- [Extracted entries]:
== Segment start ==

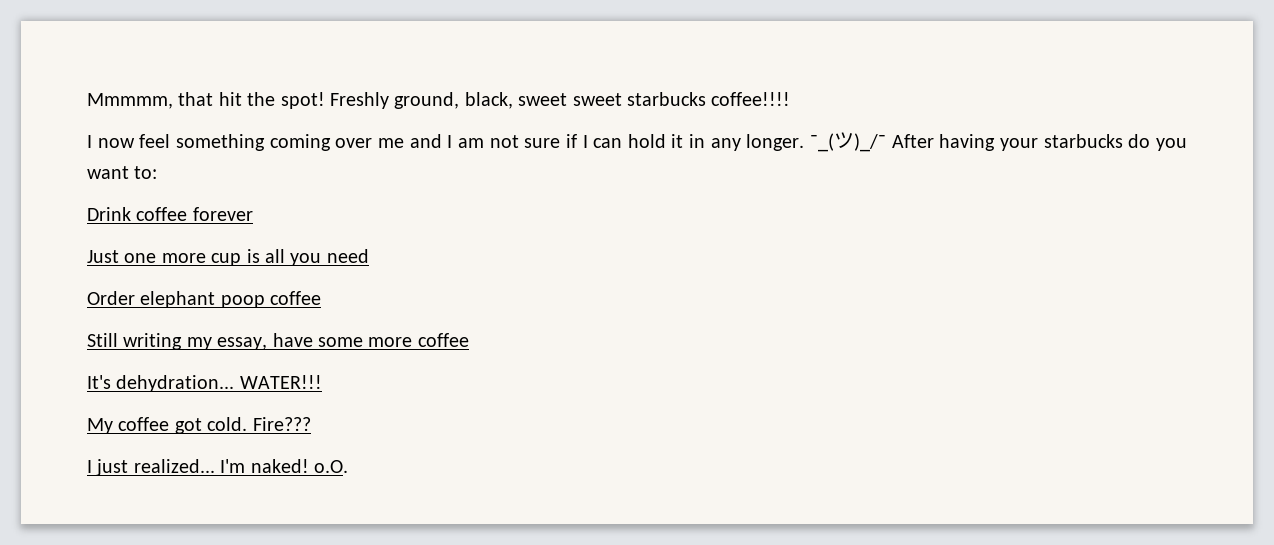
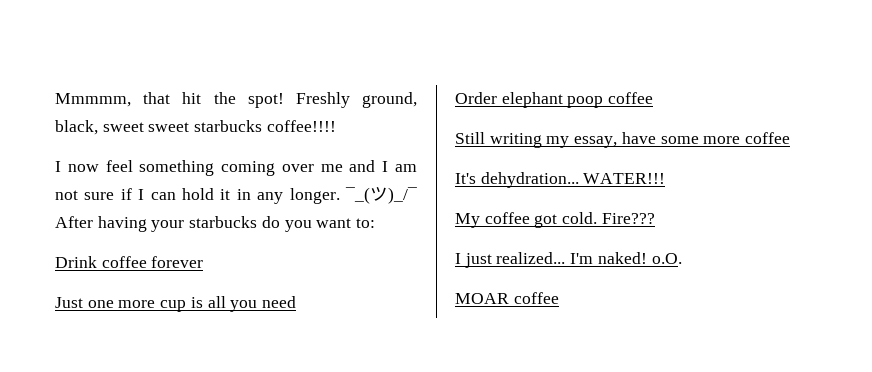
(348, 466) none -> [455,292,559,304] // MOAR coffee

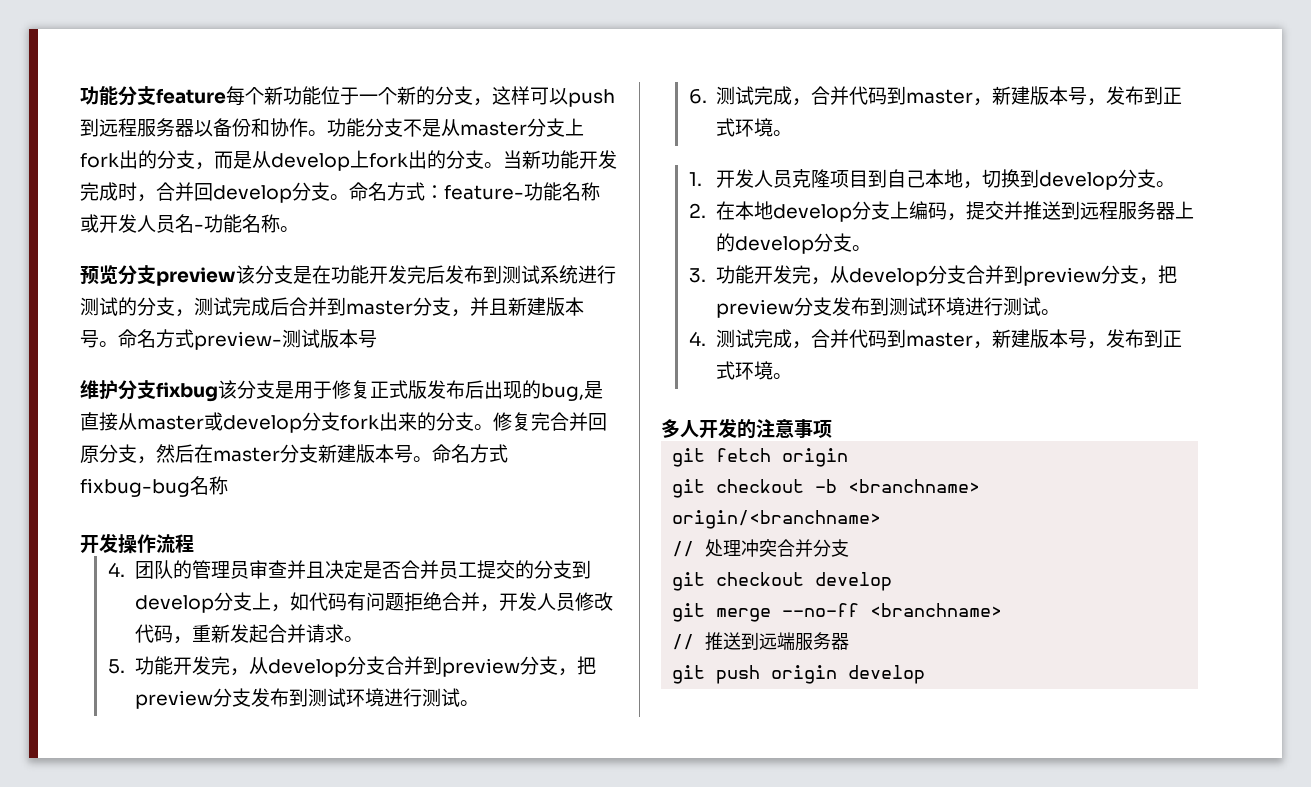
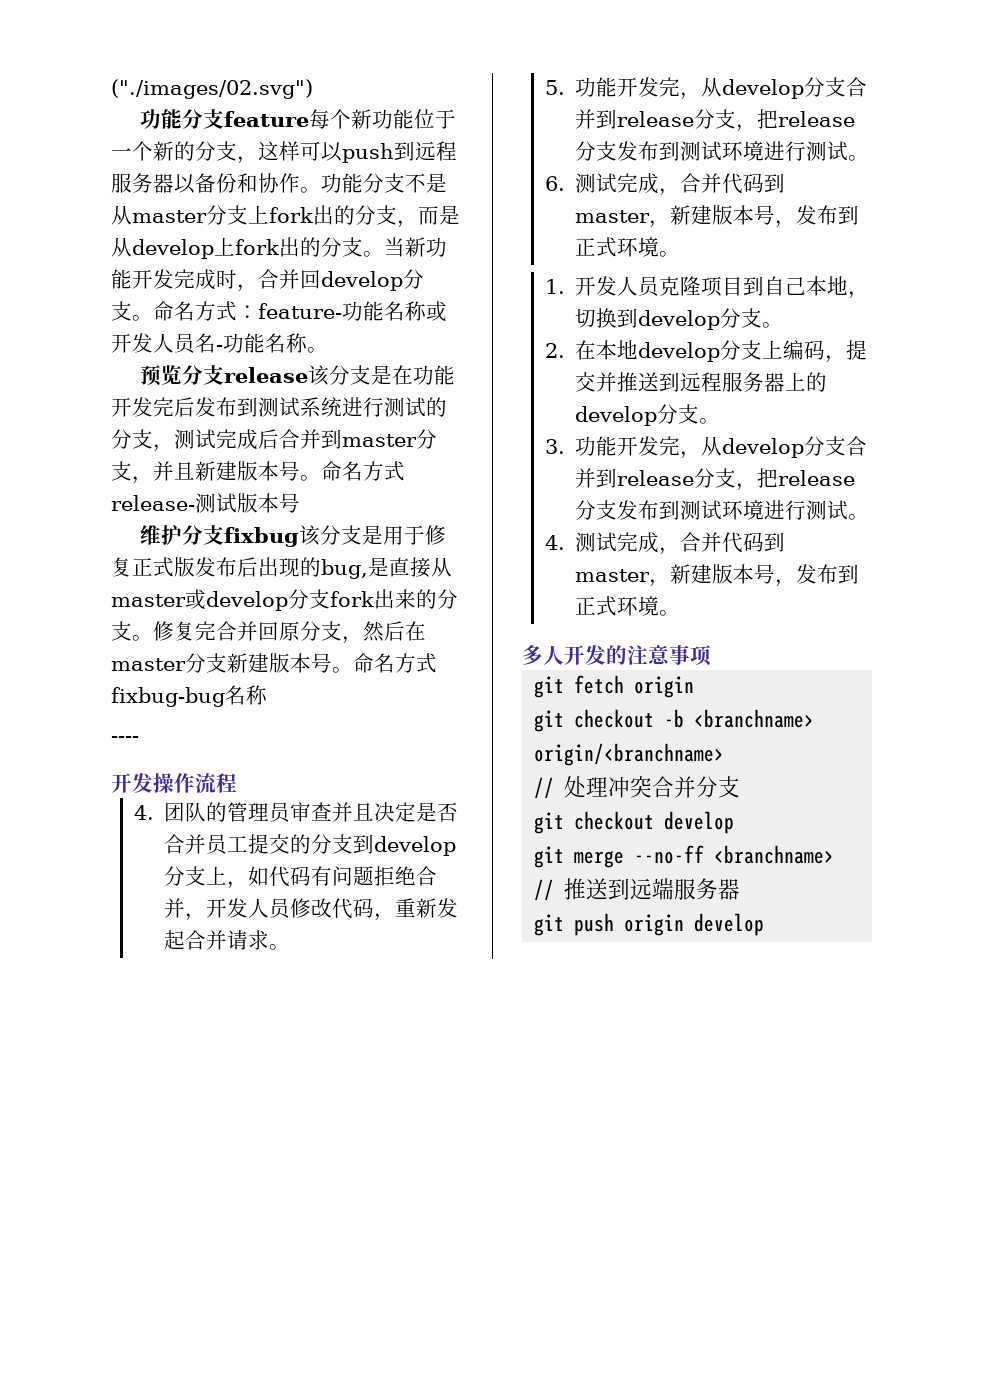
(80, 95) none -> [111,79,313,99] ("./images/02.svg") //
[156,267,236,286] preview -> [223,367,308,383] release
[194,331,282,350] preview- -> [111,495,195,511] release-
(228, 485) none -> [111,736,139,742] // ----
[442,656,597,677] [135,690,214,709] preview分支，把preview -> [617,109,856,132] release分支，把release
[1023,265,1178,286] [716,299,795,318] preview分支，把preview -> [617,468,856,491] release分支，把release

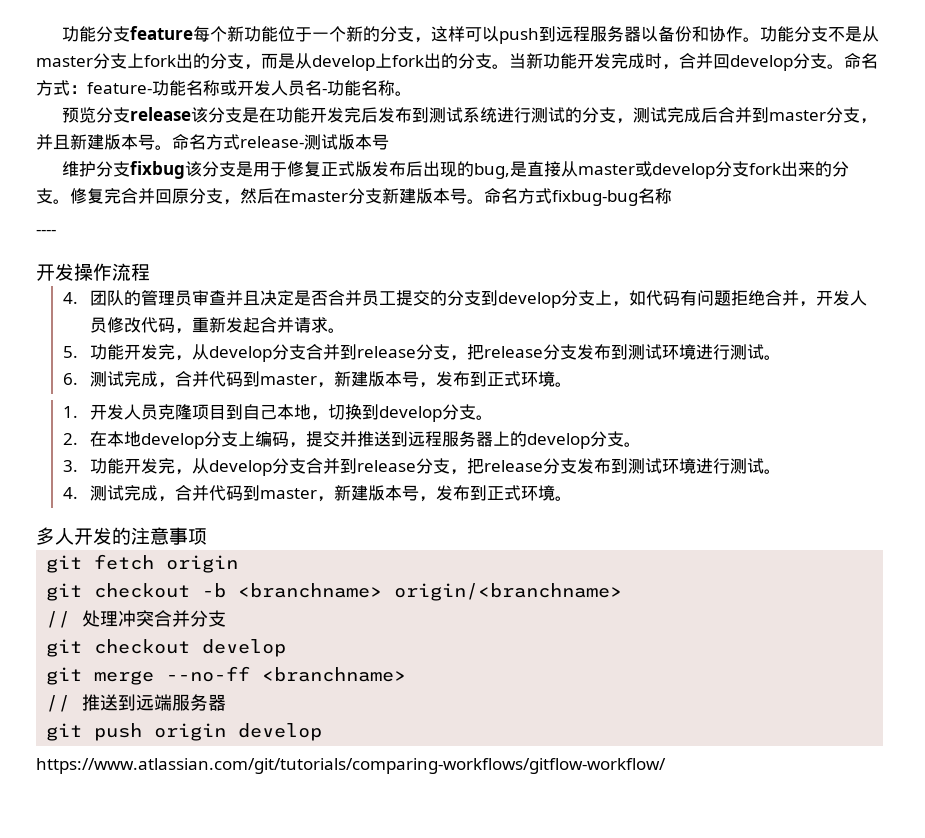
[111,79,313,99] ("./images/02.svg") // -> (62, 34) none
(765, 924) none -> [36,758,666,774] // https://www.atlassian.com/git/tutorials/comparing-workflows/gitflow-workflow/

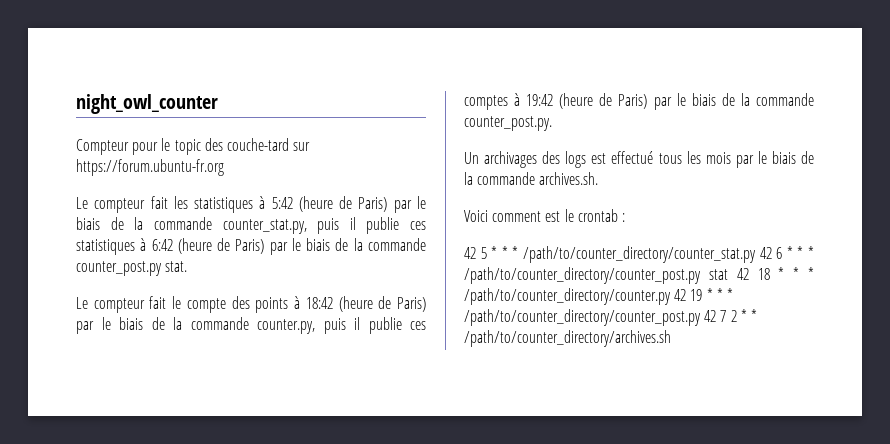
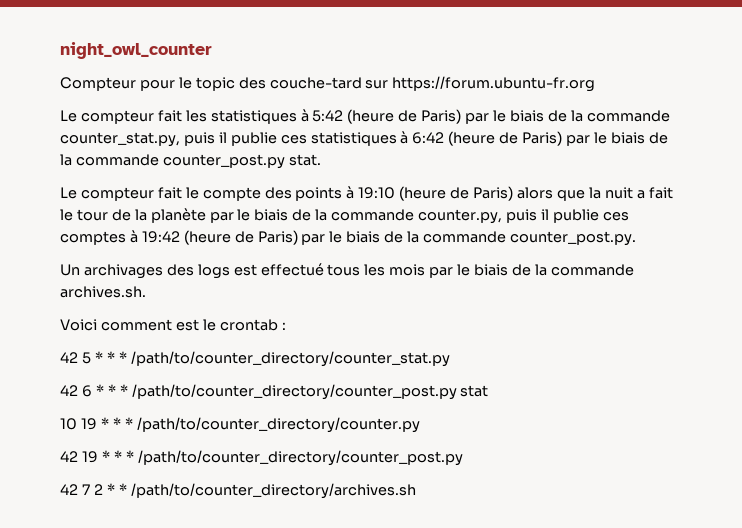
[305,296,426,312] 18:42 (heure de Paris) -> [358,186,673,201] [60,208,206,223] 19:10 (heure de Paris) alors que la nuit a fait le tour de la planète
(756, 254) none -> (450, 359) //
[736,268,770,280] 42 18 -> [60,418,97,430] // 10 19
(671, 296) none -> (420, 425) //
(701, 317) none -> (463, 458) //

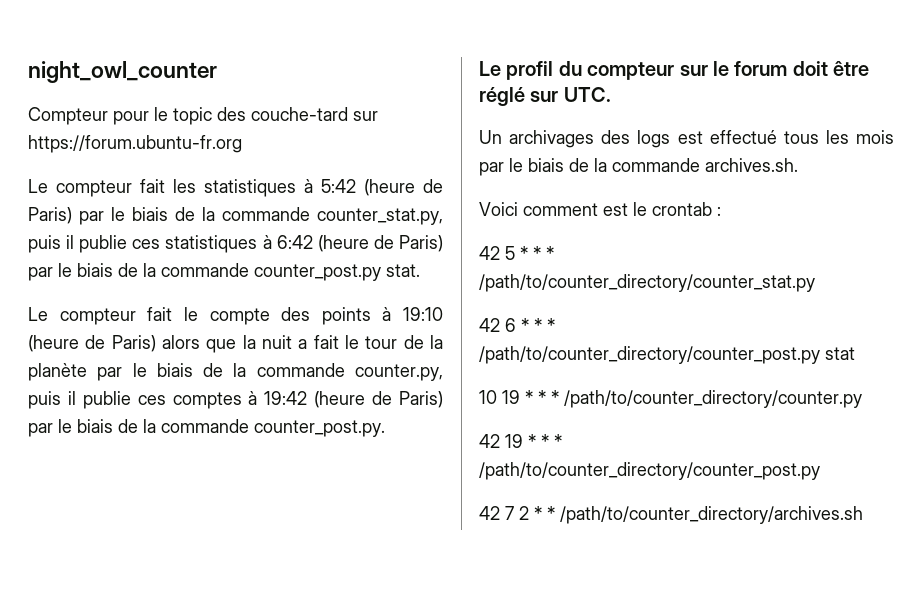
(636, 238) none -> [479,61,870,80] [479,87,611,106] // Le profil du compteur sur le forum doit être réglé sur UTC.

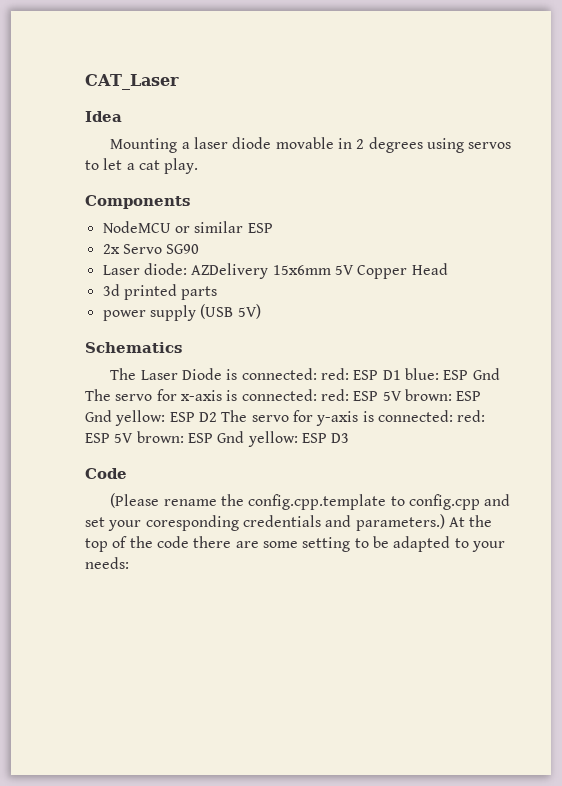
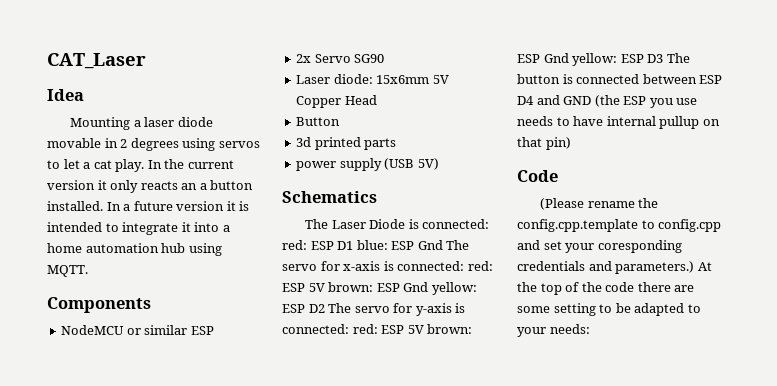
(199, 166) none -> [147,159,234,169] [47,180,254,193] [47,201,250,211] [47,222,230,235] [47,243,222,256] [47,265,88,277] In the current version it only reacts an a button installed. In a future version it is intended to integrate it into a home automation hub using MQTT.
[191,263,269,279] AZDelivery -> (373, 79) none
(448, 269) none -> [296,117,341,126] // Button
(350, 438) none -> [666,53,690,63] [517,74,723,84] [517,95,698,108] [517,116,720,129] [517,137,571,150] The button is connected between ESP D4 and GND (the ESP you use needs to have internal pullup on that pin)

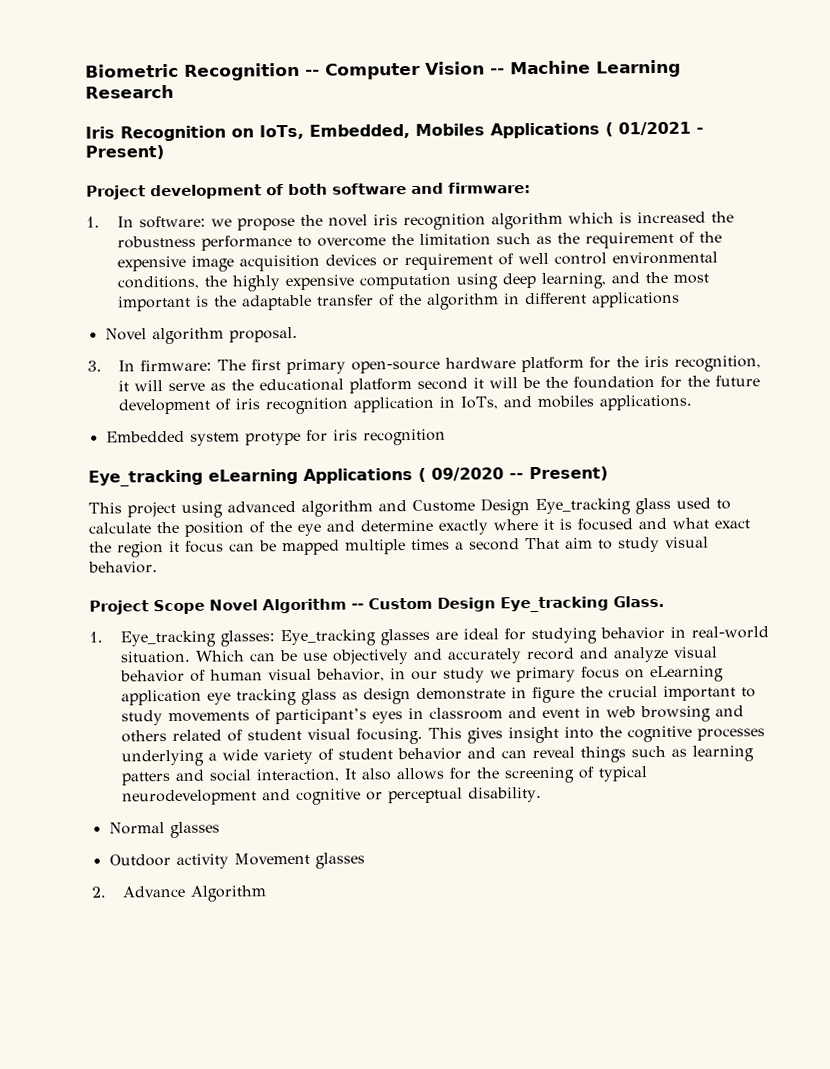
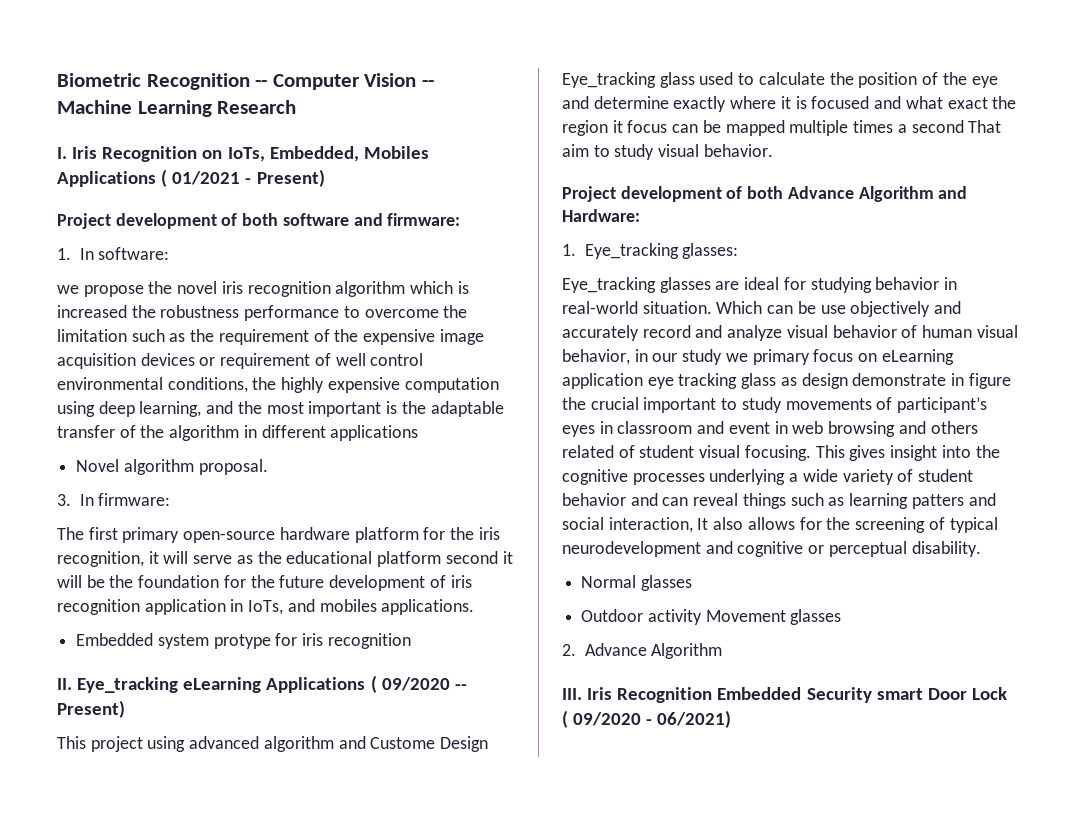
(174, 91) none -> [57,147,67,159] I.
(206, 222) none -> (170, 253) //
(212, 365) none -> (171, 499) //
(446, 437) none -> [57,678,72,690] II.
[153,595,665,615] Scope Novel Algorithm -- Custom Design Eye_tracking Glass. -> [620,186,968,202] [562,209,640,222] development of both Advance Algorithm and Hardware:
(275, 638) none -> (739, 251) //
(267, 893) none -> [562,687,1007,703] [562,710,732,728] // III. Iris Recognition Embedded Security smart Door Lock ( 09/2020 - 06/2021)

== Segment end ==

Copy out only the lines of the records above from the one with "(448, 269) none" through the one with "(350, 438) none", exactly as they stand, both included.

(448, 269) none -> [296,117,341,126] // Button
(350, 438) none -> [666,53,690,63] [517,74,723,84] [517,95,698,108] [517,116,720,129] [517,137,571,150] The button is connected between ESP D4 and GND (the ESP you use needs to have internal pullup on that pin)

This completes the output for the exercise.